最新推荐文章于 2024-05-25 18:19:15 发布

阅读量4.3k

点赞数 2

分类专栏：图算法

本文链接：https://blog.csdn.net/aiyinsimei/article/details/73927877

版权

图算法专栏收录该内容

2 篇文章 0 订阅

订阅专栏

一。图的结构

如何定义图？

举个栗子A：

val userGraph: Graph[(String, String), String]

userGraph是个图变量（定义图结构的变量的简称），其中（String，String）是顶点属性类型，String是边属性类型。顶点（Vertex），边（Edge），三元组（Triplet）结构后面会介绍。

1）顶点Vertex的结构

举个栗子B：

val sc: SparkContext
// Create an RDD for the vertices
val users: RDD[(VertexId, (String, String))] =
  sc.parallelize(Array((3L, ("rxin", "student")), (7L, ("jgonzal", "postdoc")),
                       (5L, ("franklin", "prof")), (2L, ("istoica", "prof"))))

其中，RDD[(VertexId,VD)]等同VertexRDD[VD]。VD表示顶点属性类型，如栗子B中顶点属性类型为（String，String）。VertexId，表示顶点id类型，在Spark GraphX源码里面，VertexId等同Long，即type VertexId = Long。恐怕你已知道，顶点结构体里面，包含两种类型，一个是顶点id的类型（源码里已写死为Long类型），一个是顶点属性的类型（用户可以自定义其类型，即该顶点所携带的信息量）。

2）边Edge的结构

举个栗子C：

// Assume the SparkContext has already been constructed
val sc: SparkContext
// Create an RDD for edges
val relationships: RDD[Edge[String]] =
  sc.parallelize(Array(Edge(3L, 7L, "collab"),    Edge(5L, 3L, "advisor"),
                       Edge(2L, 5L, "colleague"), Edge(5L, 7L, "pi")))

其中，RDD[Edge[ED]]等同EdgeRDD[ED]。ED表示边属性类型，如栗子C中边属性类型为String。Edge（srcId，dstId，edgeAttr），srcId表示源顶点id值，dstId表示目标顶点id值，edgeAttr表示边属性值。So，边结构体里面，包含两种类型，三个变量，即一个是源顶点id（与目标顶点id类型一样，在源码里也已写死为Long类型），一个是目标顶点id，一个是源顶点到目标顶点这条边的属性（用户可以自定义其类型，即该条边所携带的信息量）。

3）既含有顶点属性也含有边属性的结构

举个栗子D：

val graph: Graph[(String, String), String] // Constructed from above
// Use the triplets view to create an RDD of facts.
val facts: RDD[String] =
  graph.triplets.map(triplet =>
    triplet.srcAttr._1 + " is the " + triplet.attr + " of " + triplet.dstAttr._1)
facts.collect.foreach(println(_))  
val triplets: RDD[EdgeTriplet[VD, ED]]=graph.triplets

其中，RDD[EdgeTriplet[VD, ED]]里面VD表示顶点属性类型，ED表示边属性类型。
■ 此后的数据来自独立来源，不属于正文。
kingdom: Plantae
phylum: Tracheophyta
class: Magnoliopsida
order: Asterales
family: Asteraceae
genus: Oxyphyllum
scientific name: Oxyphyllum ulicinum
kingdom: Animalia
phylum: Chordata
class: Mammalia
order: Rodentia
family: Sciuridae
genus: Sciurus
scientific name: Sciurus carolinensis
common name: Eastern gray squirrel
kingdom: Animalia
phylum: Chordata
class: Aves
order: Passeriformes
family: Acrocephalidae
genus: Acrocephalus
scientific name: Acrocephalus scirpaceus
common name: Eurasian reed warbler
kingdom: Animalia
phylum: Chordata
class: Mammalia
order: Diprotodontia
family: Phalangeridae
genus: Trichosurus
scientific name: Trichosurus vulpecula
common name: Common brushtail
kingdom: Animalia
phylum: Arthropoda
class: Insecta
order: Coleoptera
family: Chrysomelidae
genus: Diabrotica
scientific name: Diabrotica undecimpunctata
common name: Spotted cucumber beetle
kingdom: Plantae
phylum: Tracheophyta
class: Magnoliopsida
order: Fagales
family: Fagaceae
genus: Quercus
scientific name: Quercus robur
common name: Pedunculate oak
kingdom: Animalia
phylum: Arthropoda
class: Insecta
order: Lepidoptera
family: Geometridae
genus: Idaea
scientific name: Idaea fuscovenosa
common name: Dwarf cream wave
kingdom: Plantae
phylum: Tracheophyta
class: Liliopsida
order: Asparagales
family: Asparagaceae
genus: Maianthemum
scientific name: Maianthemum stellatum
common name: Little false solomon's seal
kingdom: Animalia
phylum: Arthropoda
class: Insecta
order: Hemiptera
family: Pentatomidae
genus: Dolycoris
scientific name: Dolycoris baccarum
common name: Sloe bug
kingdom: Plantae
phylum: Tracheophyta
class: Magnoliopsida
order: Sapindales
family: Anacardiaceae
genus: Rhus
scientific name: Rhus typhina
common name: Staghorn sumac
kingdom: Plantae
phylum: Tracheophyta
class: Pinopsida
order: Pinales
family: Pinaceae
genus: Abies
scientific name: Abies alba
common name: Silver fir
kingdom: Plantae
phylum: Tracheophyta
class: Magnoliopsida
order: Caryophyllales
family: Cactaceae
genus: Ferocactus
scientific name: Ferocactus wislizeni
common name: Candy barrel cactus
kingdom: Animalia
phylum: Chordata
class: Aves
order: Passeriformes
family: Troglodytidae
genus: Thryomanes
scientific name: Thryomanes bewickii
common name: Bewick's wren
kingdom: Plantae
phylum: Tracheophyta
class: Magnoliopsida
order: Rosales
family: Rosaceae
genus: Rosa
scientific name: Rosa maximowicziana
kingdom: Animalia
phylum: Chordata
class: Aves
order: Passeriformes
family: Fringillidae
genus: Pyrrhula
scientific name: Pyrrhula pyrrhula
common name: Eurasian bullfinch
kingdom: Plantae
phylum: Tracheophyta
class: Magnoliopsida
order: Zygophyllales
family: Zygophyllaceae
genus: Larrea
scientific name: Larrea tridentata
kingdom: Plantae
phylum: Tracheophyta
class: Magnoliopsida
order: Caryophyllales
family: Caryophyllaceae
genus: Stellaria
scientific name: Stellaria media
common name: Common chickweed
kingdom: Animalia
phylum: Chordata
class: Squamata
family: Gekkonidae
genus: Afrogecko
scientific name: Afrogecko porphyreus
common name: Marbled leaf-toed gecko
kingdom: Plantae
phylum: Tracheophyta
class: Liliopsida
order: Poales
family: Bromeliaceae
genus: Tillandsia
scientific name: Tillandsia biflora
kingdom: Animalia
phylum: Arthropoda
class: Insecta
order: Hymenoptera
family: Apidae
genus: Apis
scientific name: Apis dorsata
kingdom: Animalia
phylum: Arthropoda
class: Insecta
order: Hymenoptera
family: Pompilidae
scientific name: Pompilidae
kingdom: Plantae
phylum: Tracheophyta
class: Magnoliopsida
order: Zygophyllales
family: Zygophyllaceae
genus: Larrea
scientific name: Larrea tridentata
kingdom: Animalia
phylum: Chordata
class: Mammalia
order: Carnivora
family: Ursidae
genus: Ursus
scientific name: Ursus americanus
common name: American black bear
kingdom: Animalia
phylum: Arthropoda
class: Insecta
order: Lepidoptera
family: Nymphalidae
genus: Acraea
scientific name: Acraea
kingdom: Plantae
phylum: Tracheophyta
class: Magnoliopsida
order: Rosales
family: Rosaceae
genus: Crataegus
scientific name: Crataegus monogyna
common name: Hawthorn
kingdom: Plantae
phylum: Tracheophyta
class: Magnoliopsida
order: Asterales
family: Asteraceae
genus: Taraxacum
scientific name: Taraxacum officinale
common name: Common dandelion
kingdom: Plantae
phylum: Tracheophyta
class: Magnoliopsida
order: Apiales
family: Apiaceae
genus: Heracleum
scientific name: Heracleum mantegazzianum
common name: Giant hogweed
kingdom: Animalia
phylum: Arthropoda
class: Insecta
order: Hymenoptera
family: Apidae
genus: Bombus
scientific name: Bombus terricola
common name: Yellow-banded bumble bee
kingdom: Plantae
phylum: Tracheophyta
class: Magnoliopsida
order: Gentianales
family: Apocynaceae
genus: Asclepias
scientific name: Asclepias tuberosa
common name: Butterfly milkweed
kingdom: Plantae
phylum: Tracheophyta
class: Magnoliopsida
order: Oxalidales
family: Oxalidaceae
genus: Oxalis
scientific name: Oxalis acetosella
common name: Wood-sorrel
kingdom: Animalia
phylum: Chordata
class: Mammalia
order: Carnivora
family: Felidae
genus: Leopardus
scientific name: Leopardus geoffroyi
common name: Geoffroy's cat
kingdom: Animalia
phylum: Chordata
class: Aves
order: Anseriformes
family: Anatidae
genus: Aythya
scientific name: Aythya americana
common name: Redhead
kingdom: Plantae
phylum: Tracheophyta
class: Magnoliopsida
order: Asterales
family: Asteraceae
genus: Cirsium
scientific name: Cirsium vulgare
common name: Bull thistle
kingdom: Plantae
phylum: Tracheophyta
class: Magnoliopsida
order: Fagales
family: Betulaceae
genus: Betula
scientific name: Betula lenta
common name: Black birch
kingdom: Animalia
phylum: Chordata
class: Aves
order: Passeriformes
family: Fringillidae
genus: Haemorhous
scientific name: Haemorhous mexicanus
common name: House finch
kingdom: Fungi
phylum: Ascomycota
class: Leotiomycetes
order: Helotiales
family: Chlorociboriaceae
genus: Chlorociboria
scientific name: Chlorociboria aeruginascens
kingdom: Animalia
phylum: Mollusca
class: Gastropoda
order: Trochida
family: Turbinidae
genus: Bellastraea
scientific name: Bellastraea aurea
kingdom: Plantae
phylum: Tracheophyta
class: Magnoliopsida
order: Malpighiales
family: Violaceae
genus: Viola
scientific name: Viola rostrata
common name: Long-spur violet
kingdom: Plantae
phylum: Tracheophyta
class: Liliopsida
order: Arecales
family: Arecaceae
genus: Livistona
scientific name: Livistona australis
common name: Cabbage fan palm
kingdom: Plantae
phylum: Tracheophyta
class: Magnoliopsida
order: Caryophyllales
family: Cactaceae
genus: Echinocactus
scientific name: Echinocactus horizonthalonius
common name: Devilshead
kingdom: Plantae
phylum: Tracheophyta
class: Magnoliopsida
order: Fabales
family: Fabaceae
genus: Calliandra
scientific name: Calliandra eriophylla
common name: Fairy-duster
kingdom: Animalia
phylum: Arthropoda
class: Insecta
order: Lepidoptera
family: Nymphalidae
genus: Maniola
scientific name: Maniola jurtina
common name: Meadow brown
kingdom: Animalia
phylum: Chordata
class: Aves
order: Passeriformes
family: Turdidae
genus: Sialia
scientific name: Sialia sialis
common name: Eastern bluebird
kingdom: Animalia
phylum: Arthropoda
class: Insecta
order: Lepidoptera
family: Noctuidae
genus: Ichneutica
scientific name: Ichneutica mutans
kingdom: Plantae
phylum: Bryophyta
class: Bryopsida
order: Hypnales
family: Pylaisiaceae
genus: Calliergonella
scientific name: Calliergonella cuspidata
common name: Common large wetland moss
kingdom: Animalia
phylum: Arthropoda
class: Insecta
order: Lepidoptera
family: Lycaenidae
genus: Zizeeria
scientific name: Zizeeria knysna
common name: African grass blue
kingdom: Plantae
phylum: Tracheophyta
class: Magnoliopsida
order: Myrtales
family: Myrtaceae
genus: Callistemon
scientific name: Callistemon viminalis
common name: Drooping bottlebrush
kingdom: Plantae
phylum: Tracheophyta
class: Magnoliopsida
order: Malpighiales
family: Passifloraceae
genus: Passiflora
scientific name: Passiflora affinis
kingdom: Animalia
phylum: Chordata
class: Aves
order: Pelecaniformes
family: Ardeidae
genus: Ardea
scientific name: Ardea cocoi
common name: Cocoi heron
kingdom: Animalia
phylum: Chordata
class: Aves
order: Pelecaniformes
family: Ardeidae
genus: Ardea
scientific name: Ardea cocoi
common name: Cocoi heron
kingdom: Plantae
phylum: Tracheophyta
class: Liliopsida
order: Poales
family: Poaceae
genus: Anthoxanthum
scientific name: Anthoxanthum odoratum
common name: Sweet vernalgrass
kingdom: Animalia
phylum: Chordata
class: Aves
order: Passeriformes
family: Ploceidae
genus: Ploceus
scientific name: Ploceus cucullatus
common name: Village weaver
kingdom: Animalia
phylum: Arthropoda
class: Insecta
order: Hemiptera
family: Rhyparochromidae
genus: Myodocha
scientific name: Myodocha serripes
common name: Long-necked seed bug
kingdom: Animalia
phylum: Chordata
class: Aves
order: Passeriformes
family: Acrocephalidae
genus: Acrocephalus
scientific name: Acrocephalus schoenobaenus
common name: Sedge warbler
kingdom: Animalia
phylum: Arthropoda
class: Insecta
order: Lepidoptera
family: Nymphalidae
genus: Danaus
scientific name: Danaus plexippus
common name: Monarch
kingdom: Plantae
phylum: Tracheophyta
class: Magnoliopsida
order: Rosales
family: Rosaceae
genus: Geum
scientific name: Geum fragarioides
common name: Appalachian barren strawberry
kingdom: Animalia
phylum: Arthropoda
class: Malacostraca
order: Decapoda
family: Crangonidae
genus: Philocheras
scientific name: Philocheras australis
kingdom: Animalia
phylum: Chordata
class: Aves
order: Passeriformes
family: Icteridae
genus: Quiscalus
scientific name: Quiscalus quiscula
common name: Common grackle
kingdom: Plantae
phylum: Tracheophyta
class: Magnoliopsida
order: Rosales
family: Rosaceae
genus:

从栗子D中可以看出，与Edge[ED]类型区别的是，在EdgeTriplet[VD, ED]类型的变量里，不仅含有边属性，也含有边两端顶点的属性。

class EdgeTriplet[VD, ED] extends Edge[ED] {
  /**
   * The source vertex attribute
   */
  var srcAttr: VD = _ // nullValue[VD]

  /**
   * The destination vertex attribute
   */
  var dstAttr: VD = _ // nullValue[VD]
……
}
case class Edge[@specialized(Char, Int, Boolean, Byte, Long, Float, Double) ED] (
    var srcId: VertexId = 0,
    var dstId: VertexId = 0,
    var attr: ED = null.asInstanceOf[ED])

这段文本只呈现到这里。